The origins of Alkemion's Crucible

The Origins of Crucible

I love brainstorming new scenarios, sourcebooks or backstories. Starting with a blank page, setting some constraints, adding random pieces, finding connections, and pulling the thread until something cool emerges. This process is one of my favorite parts of practicing RPGs. It can almost be a game in itself. After all, solo roleplaying is built upon this brainstorming and writing feedback loop.

I started RPGs in 1989 and played for an uninterrupted period of 12 years, with 2 to 4 game sessions per week. Then life and priorities changed, and I completely stopped for twenty years. I only started looking into RPGs again during the pandemic, which I think has been a pretty common pattern. I discovered a whole new world of games, creators, software, and habits. It was amazing, and quite overwhelming.

I began writing scenarios again, for my own pleasure, and for a medieval fantasy campaign I started in the first COVID year with my son and a few friends as players (and that is still ongoing).

A couple of years ago, I discovered Justin Alexander’s blog “The Alexandrian” (I’m late to the party on this one, like for a lot of other RPG things). The series of posts on node-based design blew me away. By their own merits, of course, but also because they articulated the way I have always been conceptualizing and structuring the content I wrote for my own games in my brainstorming sessions. I’m sure others felt that way by reading these essays.
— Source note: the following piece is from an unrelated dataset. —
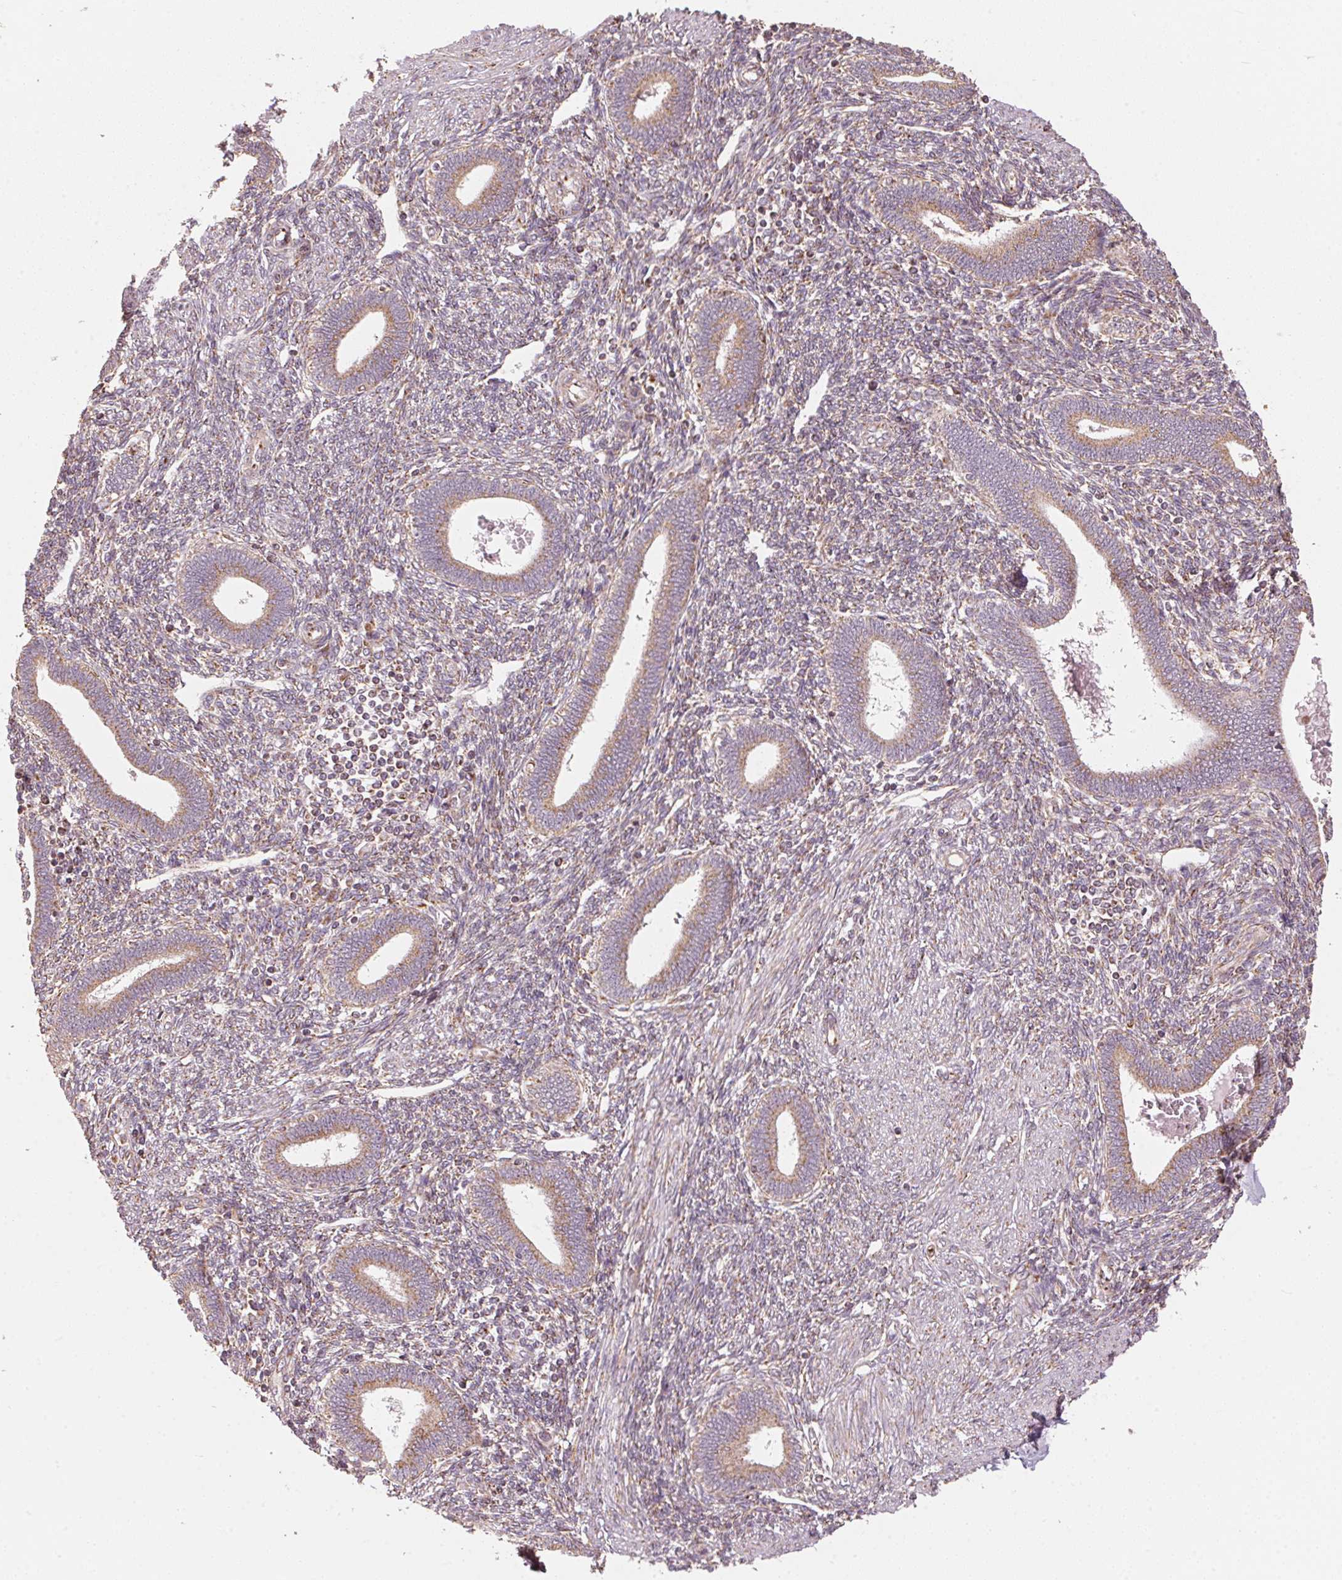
{"staining": {"intensity": "moderate", "quantity": ">75%", "location": "cytoplasmic/membranous"}, "tissue": "endometrium", "cell_type": "Cells in endometrial stroma", "image_type": "normal", "snomed": [{"axis": "morphology", "description": "Normal tissue, NOS"}, {"axis": "topography", "description": "Endometrium"}], "caption": "Endometrium stained for a protein displays moderate cytoplasmic/membranous positivity in cells in endometrial stroma.", "gene": "TOMM70", "patient": {"sex": "female", "age": 42}}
My background is in software engineering, and as far as I can remember, I’ve always intuitively viewed RPG module writing with an object-oriented approach. Software development concepts such as reusability, modularity, and inheritance always seemed to fit perfectly. In my early RPG years, I filled tons of handwritten pages with content “building blocks” that I could use and reuse between scenarios and campaigns.

Reading Justin Alexander’s essays and discovering how popular they were, I felt a kind of “approval” in this nerdy way of thinking and writing modules. And I think that’s all I needed to unlock some desire I had for a while to build an application around this concept.

Object-oriented design was the first half of what I wanted to incorporate into the project. Brainstorming and crafting modules is a very enjoyable experience for me, and I suspect for many others. I wanted the application to enable its users to find and emulate those creative gears that made this process fun for them.

Then my son played a crucial role in turning these ideas into a real project cumulating tens of thousands of lines of code over ten months. As a young self-taught software engineer, he was looking for a first solid project to consolidate and practice what he learned. And even though we both code in the project, the most complex parts and the overall architecture were his doing. While I brought my experience and a piece of the product vision, he quickly and naturally became the technical lead and the first code contributor.

As I’m writing this post, we've only started a closed beta with a few users willing to crash-test what is still a very young application. We're excited about the future. We have strong and fun ideas for what could be next on the roadmap, and user feedback and suggestions will heavily influence the process. We've merely built the foundations, and we're eager to see where this path leads, together.